- [任务设定 A]: 下面这篇题解讲到 D 题"New Year’s Problem"的思路时,把问题转换成了"存在一个商店买两个人的礼物"。请根据题解给出的理由,用一到三句话说明这一步转换。

A - Square String?
思路
判断$s[0.. \frac{n}{2}]$ 和 $s[\frac{n}{2}..n]$是否相等
代码
use std::io::stdin;
#[derive(Default)]
struct Scanner {
buffer: Vec<String>,
}
impl Scanner {
fn next<T: std::str::FromStr>(&mut self) -> T {
loop {
if let Some(token) = self.buffer.pop() {
return token.parse().ok().expect("Failed parse");
}
let mut input = String::new();
stdin().read_line(&mut input).expect("Failed read");
self.buffer = input.split_whitespace().rev().map(String::from).collect();
}
}
}
fn solve(scan: &mut Scanner) {
let t: usize = scan.next();
for _ in 0..t {
let s: String = scan.next();
let n = s.len();
if s[..n / 2].to_owned() == s[n / 2..].to_owned() {
println!("YES");
} else {
println!("NO");
}
}
}
fn main() {
let mut scan = Scanner::default();
solve(&mut scan);
}
B - Squares and Cubes
思路
使用HashSet就能过
代码
use std::io::stdin;
#[derive(Default)]
struct Scanner {
buffer: Vec<String>,
}
impl Scanner {
fn next<T: std::str::FromStr>(&mut self) -> T {
loop {
if let Some(token) = self.buffer.pop() {
return token.parse().ok().expect("Failed parse");
}
let mut input = String::new();
stdin().read_line(&mut input).expect("Failed read");
self.buffer = input.split_whitespace().rev().map(String::from).collect();
}
}
}
use std::collections::HashSet;
fn solve(scan: &mut Scanner) {
let t: usize = scan.next();
for _ in 0..t {
let n: usize = scan.next();
let mut st = HashSet::new();
let c = f64::cbrt(n as f64) as usize;
let s = f64::sqrt(n as f64) as usize;
for i in 1..=c {
st.insert(i * i);
st.insert(i * i * i);
}
for i in c..=s {
st.insert(i * i);
}
println!("{}", st.len());
}
}
fn main() {
let mut scan = Scanner::default();
solve(&mut scan);
}
C - Wrong Addition
思路
模拟
代码
use std::io::stdin;
#[derive(Default)]
struct Scanner {
buffer: Vec<String>,
}
impl Scanner {
fn next<T: std::str::FromStr>(&mut self) -> T {
loop {
if let Some(token) = self.buffer.pop() {
return token.parse().ok().expect("Failed parse");
}
let mut input = String::new();
stdin().read_line(&mut input).expect("Failed read");
self.buffer = input.split_whitespace().rev().map(String::from).collect();
}
}
}
fn solve(scan: &mut Scanner) {
let t: usize = scan.next();
'outer: for _ in 0..t {
let mut a: usize = scan.next();
let mut s: usize = scan.next();
let mut b: Vec<u8> = vec![];
while s != 0 {
let mut y = s % 10;
let x = a % 10;
if y >= x {
b.push((y - x) as u8 + b'0');
} else {
s /= 10;
y += 10 * (s % 10);
if y > x && y >= 10 && y <= 19 {
b.push((y - x) as u8 + b'0');
} else {
println!("-1");
continue 'outer;
}
}
a /= 10;
s /= 10;
}
if a != 0 {
println!("-1");
continue;
}
b.reverse();
let b: usize = String::from_utf8_lossy(&b).parse().unwrap();
println!("{}", b);
}
}
fn main() {
let mut scan = Scanner::default();
solve(&mut scan);
}
D - New Year’s Problem
思路
二分答案,注意最多只能visit $n-1$ 个转换为存在一个商店买两个人的礼物。

(提取的数据条目)
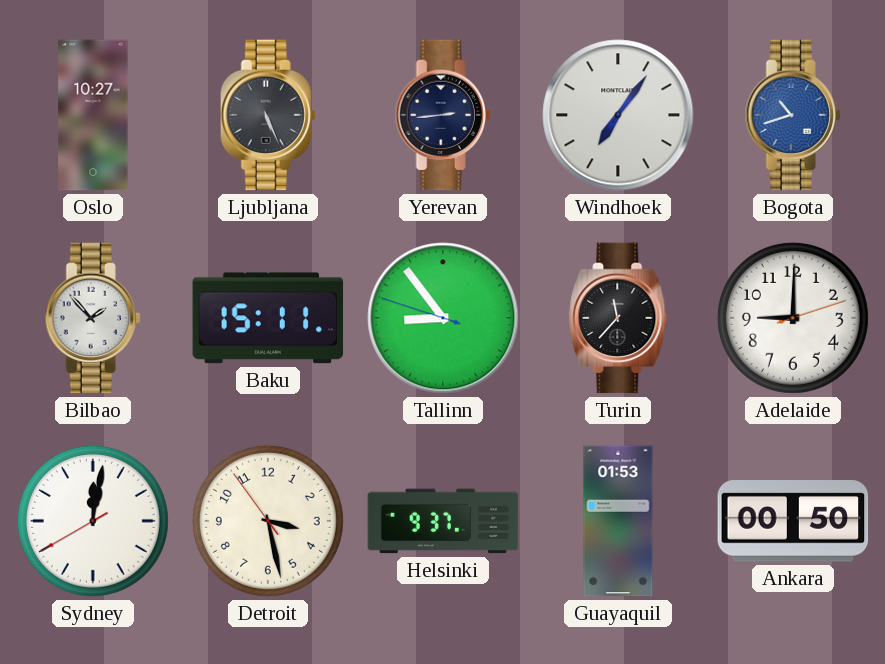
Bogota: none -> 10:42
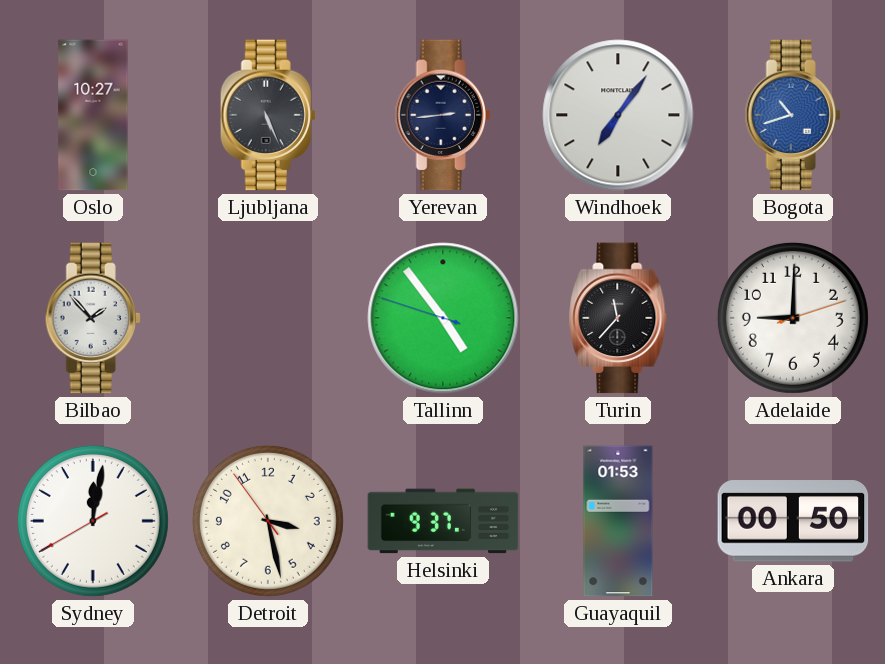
Baku: 15:11 -> none
Tallinn: 8:53 -> 4:53
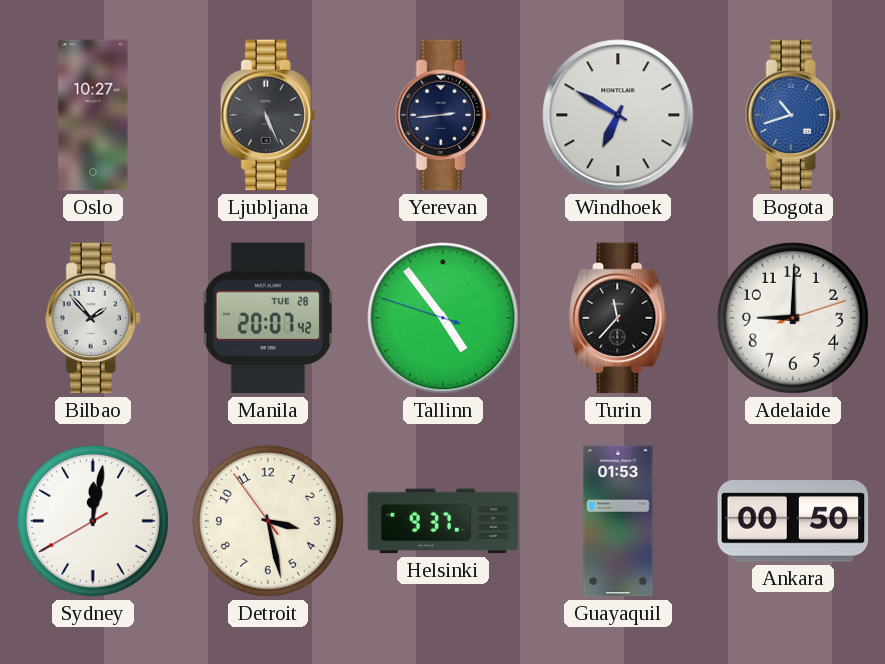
Windhoek: 7:06 -> 6:50
Manila: none -> 20:07
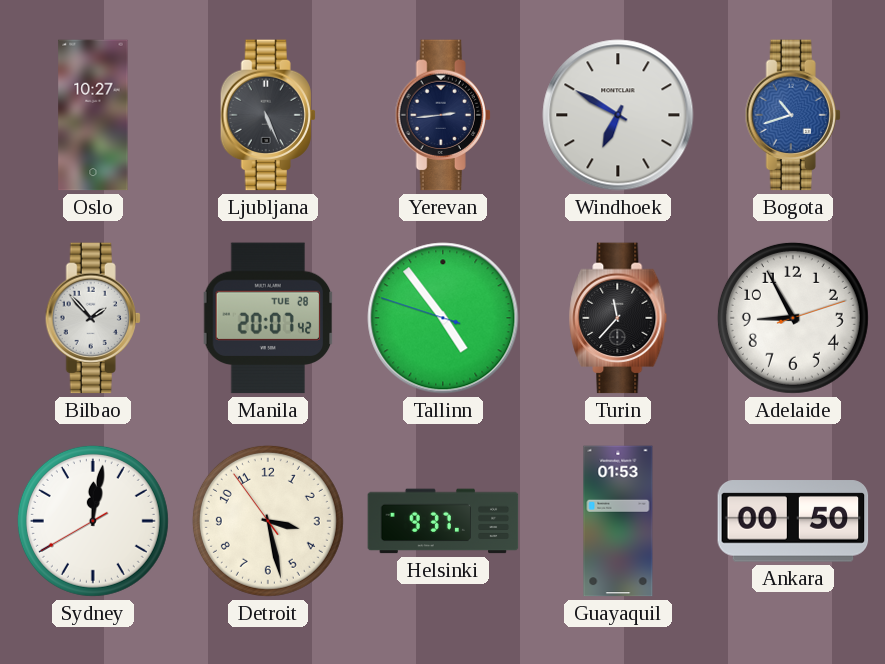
Adelaide: 9:00 -> 8:55
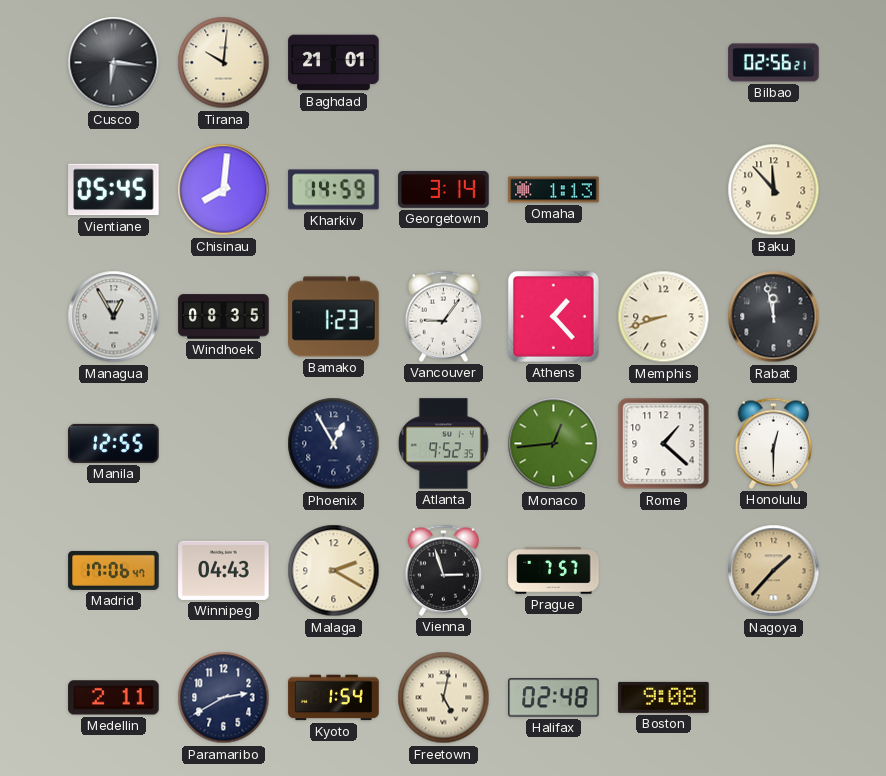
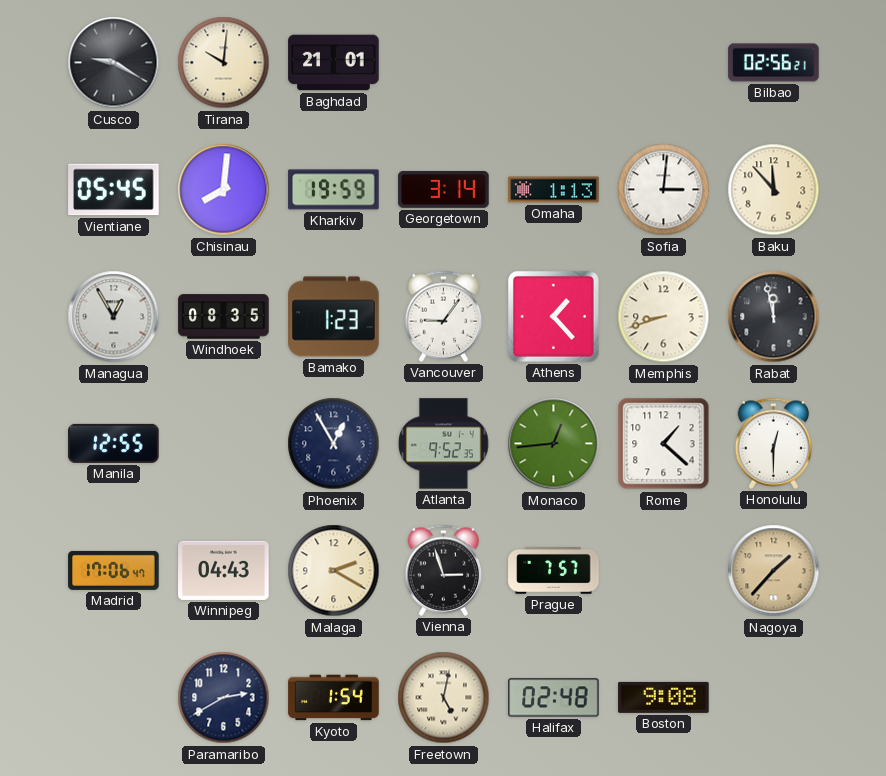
Cusco: 6:16 -> 9:20
Kharkiv: 14:59 -> 19:59
Sofia: none -> 3:01
Medellin: 2:11 -> none
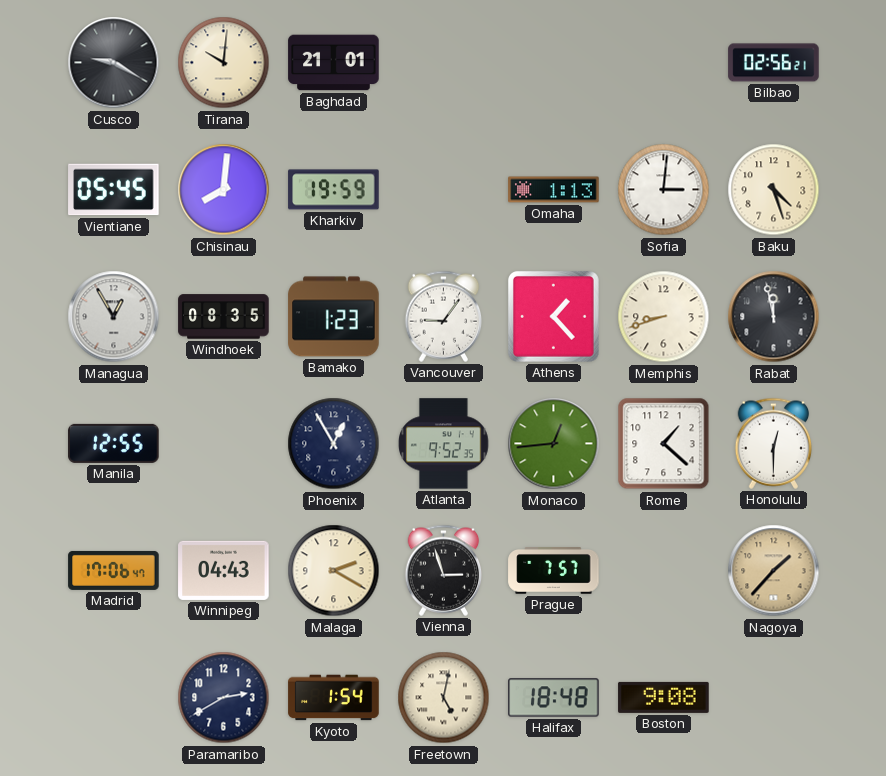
Georgetown: 3:14 -> none
Baku: 11:53 -> 4:27
Halifax: 02:48 -> 18:48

- [任务设定 B]: 把上面的记录转换成 Markdown 表格,两列分别命名为"序号"和"记录行"。范围从包含"Windhoek: 7:06 -> 6:50"的那一行起,一直到记录末尾,首尾两行都算在内。空行不要,图片行也不要放进表格。

- [最终结果 A]: 题解指出最多只能 visit $n-1$ 个商店,因此问题可以转换为:必须存在一个商店同时买两个人的礼物。在此基础上,题解对答案进行二分。

- [最终结果 B]:
| 序号 | 记录行 |
|---|---|
| 1 | Windhoek: 7:06 -> 6:50 |
| 2 | Manila: none -> 20:07 |
| 3 | Adelaide: 9:00 -> 8:55 |
| 4 | Cusco: 6:16 -> 9:20 |
| 5 | Kharkiv: 14:59 -> 19:59 |
| 6 | Sofia: none -> 3:01 |
| 7 | Medellin: 2:11 -> none |
| 8 | Georgetown: 3:14 -> none |
| 9 | Baku: 11:53 -> 4:27 |
| 10 | Halifax: 02:48 -> 18:48 |